Carburants : la pression des grévistes commence à faire plier Total et Exxon

Paolo Garoscio
Par Paolo Garoscio Modifié le 29 novembre 2022 à 9h22
Indemnite Carburant Octobre 2
5,7 MILLIARDS €Le bénéfice net de TotalEnergies a atteint 5,7 milliards d'euros entre avril et juin 2022.

La grève du secteur de la distribution des produits pétroliers a causé, en France, une pénurie de carburants qui augmente. Une pénurie uniquement liée au fait qu’essence et diesel ne sortent pas des dépôts, bloqués par les syndicats. Ces derniers demandent de meilleurs salaires… et leur pression commence à faire son effet.

Carburants : 30% des stations-service de France sont à sec

Si les stations-service de TotalEnergies ont été régulièrement à sec depuis début septembre 2022 du fait de la ristourne à la pompe offerte par le géant et qui a attiré, dans ses stations, de nombreux automobilistes, cette fois tous les réseaux sont concernés. Selon le ministère de la Transition écologique, qui suit les événements de près, environ 30% des stations-service en France n’auraient pas ou peu de carburants dans leurs cuves.

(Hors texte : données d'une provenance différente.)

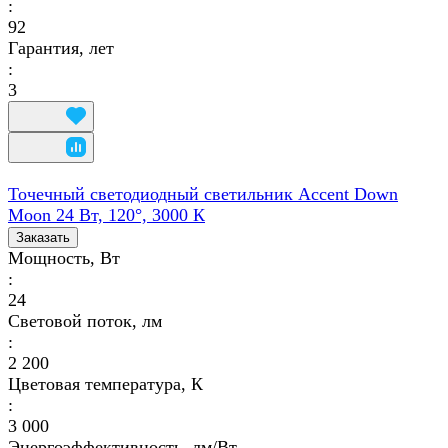
:
92
Гарантия, лет
:
3
Точечный светодиодный светильник Accent Down
Moon 24 Вт, 120°, 3000 К
Заказать
Мощность, Вт
:
24
Световой поток, лм
:
2 200
Цветовая температура, К
:
3 000
Энергоэффективность, лм/Вт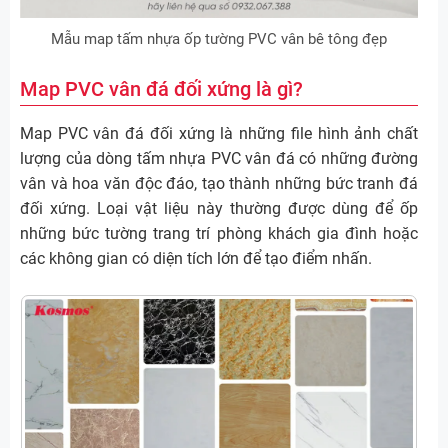
Mẫu map tấm nhựa ốp tường PVC vân bê tông đẹp
Map PVC vân đá đối xứng là gì?
Map PVC vân đá đối xứng là những file hình ảnh chất
lượng của dòng tấm nhựa PVC vân đá có những đường
vân và hoa văn độc đáo, tạo thành những bức tranh đá
đối xứng. Loại vật liệu này thường được dùng để ốp
những bức tường trang trí phòng khách gia đình hoặc
các không gian có diện tích lớn để tạo điểm nhấn.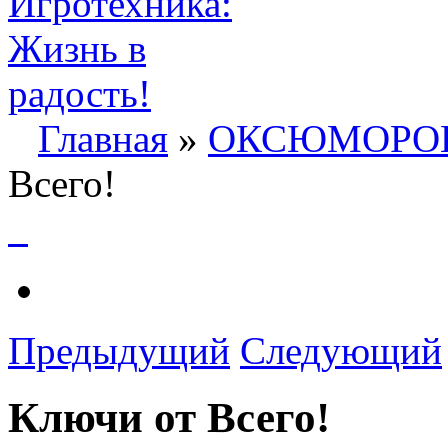
Главная
»
ОКСЮМОРО
Всего!
Предыдущий
Следующий
Ключи от Всего!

Résultat : pour les automobilistes, c’est une véritable lutte qui s’engage pour trouver de quoi remplir le réservoir. Les files d’attente pour faire le plein s’allongent à mesure que les stations aux cuves vides ferment les portes, espérant une livraison qui n’arrive pas.

Premiers signes d’un succès du mouvement syndical

Au centre de cette situation qui pourrait trouver rapidement une issue, le conflit entre les syndicats et les entreprises. Les premiers demandent une augmentation de salaire, surtout face aux bénéfices exceptionnels que les groupes pétroliers ont engrangé durant le premier semestre 2022 lorsque les prix du pétrole, et donc d’essence et diesel, ont battu des records. Les célèbres « super-profits » que Bruno Le Maire, ministre de l’Économie, a un temps tenté de déclarer comme inexistants avant de revoir son discours et les confirmer… sans pour autant prendre de mesures à leur sujet.

La CGT, notamment, demande une hausse des salaires de 10%, décomposée en 3% au titre du partage des richesses et de 7% au titre de l’inflation (qui a dépassé les 6% sur un an durant l’été 2022 en France). Une demande refusée par les entreprises concernées, ce qui a justifié le mouvement de grève.

Or, TotalEnergies et Esso-ExxonMobil ont donné des signes positifs : face à la pression populaire, la pression des syndicats et la pression politique, des négociations salariales pourraient avoir lieu bien plus tôt que prévu. Avec une demande de la part des groupes pétroliers : la fin des blocages.

TotalEnergies confirme encore une fois les bénéfices exceptionnels

Dans le détail, selon les informations fournies à la presse par les concernés, Esso-ExxonMobil prévoit une réunion avec les syndicats dès lundi 10 octobre 2022, a minima pour commencer à réfléchir à une sortie de crise et pour que soient échangées les revendications de chacun.

Quant à TotalEnergies, le groupe annonce avancer les négociations salariales d’un mois : elles auraient alors lieu dès octobre 2022 contre novembre 2022 normalement. Le groupe compte ainsi permettre aux salariés de « bénéficier, avant la fin de l’année, des résultats exceptionnels générés par TotalEnergies », confirmant une nouvelle fois ses super-profits.

Double-peine pour les frontaliers et mobilisation des réserves stratégiques

Tous les Français ne sont néanmoins pas logés à la même enseigne sur le front de la pénurie d’essence et diesel : les frontaliers en souffrent bien plus. Ils subissent en effet une sorte de « tourisme du carburant » depuis que le gouvernement a annoncé sa ristourne à la pompe de 30 centimes le litre au 1er septembre 2022. Mathématiquement, le prix d’essence et diesel est désormais bien moins élevé en France qu’en Allemagne, en Belgique ou encore en Italie… et les automobilistes de ces pays ne se privent pas d’en profiter.

Résultat : 54,8% des stations-essence des Hauts-de-France étaient à sec dimanche 9 octobre 2022, soit plus d'une sur deux, et 59% des stations dans le Pas-de-Calais. De quoi contraindre le gouvernement à réagir : les réserves stratégiques de l’Hexagone ont été mobilisées et les camions-citerne autorisés à rouler tout le week-end, exceptionnellement, afin de réapprovisionner les distributeurs.